* About this exercise *
Below are the records. Restate word for word every line from the one that contains "glioma (malignant) stained" through the final line, both included.

● ● ●

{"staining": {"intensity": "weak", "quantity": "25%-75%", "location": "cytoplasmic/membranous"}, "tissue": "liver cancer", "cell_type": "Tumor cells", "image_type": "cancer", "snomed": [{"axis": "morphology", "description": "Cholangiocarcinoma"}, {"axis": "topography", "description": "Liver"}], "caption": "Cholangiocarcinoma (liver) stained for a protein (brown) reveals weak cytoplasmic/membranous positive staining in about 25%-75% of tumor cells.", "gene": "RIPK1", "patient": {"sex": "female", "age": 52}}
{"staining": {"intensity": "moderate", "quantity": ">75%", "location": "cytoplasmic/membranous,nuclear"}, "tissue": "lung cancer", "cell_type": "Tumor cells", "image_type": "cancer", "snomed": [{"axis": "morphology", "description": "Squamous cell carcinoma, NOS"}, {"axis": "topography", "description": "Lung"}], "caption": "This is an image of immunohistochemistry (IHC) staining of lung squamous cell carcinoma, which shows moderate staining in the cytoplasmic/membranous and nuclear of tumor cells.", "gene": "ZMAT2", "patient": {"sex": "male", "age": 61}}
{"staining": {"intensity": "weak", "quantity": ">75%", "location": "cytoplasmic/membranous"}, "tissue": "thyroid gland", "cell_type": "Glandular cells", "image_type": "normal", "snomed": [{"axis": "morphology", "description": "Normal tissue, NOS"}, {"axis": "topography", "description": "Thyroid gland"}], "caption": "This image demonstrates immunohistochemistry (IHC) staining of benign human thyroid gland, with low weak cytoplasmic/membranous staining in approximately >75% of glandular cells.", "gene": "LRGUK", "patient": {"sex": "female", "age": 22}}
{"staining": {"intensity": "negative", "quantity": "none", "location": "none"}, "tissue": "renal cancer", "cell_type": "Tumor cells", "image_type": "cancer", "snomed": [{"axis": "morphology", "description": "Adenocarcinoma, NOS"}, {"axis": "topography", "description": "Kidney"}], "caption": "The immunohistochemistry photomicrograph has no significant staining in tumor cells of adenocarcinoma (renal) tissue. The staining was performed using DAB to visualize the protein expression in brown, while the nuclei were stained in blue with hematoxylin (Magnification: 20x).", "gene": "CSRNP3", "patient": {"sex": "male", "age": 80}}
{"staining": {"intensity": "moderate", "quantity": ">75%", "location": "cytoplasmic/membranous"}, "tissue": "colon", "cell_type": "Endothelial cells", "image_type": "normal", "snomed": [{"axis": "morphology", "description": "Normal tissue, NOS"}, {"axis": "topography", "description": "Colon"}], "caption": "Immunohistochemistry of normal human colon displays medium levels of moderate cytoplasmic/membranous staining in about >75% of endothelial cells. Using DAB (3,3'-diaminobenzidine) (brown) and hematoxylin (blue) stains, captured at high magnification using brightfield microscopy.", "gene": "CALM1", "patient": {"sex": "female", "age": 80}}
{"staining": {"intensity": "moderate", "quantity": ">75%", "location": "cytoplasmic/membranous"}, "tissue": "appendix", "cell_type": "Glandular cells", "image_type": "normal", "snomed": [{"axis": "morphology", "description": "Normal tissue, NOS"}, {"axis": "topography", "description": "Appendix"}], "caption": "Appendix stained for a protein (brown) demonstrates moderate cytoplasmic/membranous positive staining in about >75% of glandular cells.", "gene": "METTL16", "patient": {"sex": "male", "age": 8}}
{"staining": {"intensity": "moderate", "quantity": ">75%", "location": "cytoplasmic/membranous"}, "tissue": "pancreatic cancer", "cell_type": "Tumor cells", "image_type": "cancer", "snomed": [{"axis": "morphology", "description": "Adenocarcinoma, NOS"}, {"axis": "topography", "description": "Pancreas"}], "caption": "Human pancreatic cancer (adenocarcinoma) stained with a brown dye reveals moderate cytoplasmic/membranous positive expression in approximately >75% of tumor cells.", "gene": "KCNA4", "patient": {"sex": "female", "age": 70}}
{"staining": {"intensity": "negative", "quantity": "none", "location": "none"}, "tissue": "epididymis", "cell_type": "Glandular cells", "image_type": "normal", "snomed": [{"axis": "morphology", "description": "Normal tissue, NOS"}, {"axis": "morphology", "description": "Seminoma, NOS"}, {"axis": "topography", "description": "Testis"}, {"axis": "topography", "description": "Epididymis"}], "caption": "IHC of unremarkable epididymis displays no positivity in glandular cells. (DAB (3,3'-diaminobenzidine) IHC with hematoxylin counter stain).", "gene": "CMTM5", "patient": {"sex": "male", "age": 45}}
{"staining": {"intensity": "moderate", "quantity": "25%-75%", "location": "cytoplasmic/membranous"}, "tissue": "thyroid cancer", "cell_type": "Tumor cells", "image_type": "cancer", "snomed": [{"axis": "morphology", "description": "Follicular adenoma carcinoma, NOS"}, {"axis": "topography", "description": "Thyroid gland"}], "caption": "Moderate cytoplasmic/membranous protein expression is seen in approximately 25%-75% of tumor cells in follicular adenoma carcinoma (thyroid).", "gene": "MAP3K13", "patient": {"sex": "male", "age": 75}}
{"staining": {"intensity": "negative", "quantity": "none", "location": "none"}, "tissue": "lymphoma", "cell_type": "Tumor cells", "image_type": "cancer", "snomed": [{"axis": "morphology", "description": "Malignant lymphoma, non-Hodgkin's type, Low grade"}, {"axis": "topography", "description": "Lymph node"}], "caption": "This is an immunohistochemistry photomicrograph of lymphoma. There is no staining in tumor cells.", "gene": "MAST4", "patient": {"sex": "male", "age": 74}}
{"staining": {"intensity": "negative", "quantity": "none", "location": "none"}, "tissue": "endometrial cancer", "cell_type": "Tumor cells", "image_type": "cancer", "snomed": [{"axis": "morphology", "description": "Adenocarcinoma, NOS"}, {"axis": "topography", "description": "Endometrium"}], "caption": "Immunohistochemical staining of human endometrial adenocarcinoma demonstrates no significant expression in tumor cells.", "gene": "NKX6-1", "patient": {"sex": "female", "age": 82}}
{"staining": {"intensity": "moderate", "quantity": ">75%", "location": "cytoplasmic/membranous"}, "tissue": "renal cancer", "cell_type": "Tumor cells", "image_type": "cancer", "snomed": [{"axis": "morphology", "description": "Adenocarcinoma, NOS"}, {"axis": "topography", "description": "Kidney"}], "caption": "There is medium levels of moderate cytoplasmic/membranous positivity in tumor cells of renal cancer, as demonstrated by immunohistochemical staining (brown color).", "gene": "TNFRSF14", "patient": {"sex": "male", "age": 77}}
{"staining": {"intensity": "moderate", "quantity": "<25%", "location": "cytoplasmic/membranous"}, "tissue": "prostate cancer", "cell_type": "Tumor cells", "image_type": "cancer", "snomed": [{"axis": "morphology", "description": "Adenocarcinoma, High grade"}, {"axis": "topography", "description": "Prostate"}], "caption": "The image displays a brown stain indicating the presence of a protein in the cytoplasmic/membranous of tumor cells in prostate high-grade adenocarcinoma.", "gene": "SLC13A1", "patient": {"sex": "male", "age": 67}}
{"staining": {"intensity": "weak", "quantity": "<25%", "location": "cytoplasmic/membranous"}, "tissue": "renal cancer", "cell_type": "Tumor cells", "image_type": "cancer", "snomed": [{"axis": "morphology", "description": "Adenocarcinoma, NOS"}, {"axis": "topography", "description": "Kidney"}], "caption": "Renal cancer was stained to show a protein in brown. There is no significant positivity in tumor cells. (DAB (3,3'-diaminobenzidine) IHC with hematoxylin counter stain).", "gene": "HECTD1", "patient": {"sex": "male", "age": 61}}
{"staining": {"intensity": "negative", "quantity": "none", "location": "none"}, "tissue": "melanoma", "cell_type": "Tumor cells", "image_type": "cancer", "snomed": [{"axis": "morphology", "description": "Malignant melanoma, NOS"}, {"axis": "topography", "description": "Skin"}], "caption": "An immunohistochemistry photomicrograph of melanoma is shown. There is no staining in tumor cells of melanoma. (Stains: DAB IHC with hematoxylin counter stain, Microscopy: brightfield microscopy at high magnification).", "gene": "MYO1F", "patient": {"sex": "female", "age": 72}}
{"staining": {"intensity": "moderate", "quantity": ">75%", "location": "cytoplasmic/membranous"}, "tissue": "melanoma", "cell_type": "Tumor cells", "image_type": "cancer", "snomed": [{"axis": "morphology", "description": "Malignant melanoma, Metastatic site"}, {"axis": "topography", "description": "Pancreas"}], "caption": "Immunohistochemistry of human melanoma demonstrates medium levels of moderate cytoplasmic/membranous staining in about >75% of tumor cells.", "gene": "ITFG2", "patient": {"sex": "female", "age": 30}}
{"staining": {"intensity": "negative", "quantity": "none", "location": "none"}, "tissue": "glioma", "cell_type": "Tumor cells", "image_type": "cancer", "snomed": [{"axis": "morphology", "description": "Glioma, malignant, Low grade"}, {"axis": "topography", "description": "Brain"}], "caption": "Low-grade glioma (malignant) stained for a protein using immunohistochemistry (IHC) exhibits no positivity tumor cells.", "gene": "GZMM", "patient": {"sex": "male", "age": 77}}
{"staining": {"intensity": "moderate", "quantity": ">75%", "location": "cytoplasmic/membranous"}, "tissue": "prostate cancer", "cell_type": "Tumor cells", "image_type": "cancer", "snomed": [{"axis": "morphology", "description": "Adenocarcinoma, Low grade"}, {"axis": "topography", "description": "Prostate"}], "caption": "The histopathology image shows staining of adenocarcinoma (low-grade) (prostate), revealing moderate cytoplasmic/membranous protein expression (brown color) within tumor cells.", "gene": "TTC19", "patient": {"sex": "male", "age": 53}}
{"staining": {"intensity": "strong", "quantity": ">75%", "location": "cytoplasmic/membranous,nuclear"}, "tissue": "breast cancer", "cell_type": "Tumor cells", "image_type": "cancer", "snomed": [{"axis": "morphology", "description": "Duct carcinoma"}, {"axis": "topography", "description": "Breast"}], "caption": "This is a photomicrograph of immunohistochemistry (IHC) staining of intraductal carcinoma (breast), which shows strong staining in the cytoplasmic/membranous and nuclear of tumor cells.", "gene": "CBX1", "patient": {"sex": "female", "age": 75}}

● ● ●

* Solution for this exercise *
{"staining": {"intensity": "negative", "quantity": "none", "location": "none"}, "tissue": "glioma", "cell_type": "Tumor cells", "image_type": "cancer", "snomed": [{"axis": "morphology", "description": "Glioma, malignant, Low grade"}, {"axis": "topography", "description": "Brain"}], "caption": "Low-grade glioma (malignant) stained for a protein using immunohistochemistry (IHC) exhibits no positivity tumor cells.", "gene": "GZMM", "patient": {"sex": "male", "age": 77}}
{"staining": {"intensity": "moderate", "quantity": ">75%", "location": "cytoplasmic/membranous"}, "tissue": "prostate cancer", "cell_type": "Tumor cells", "image_type": "cancer", "snomed": [{"axis": "morphology", "description": "Adenocarcinoma, Low grade"}, {"axis": "topography", "description": "Prostate"}], "caption": "The histopathology image shows staining of adenocarcinoma (low-grade) (prostate), revealing moderate cytoplasmic/membranous protein expression (brown color) within tumor cells.", "gene": "TTC19", "patient": {"sex": "male", "age": 53}}
{"staining": {"intensity": "strong", "quantity": ">75%", "location": "cytoplasmic/membranous,nuclear"}, "tissue": "breast cancer", "cell_type": "Tumor cells", "image_type": "cancer", "snomed": [{"axis": "morphology", "description": "Duct carcinoma"}, {"axis": "topography", "description": "Breast"}], "caption": "This is a photomicrograph of immunohistochemistry (IHC) staining of intraductal carcinoma (breast), which shows strong staining in the cytoplasmic/membranous and nuclear of tumor cells.", "gene": "CBX1", "patient": {"sex": "female", "age": 75}}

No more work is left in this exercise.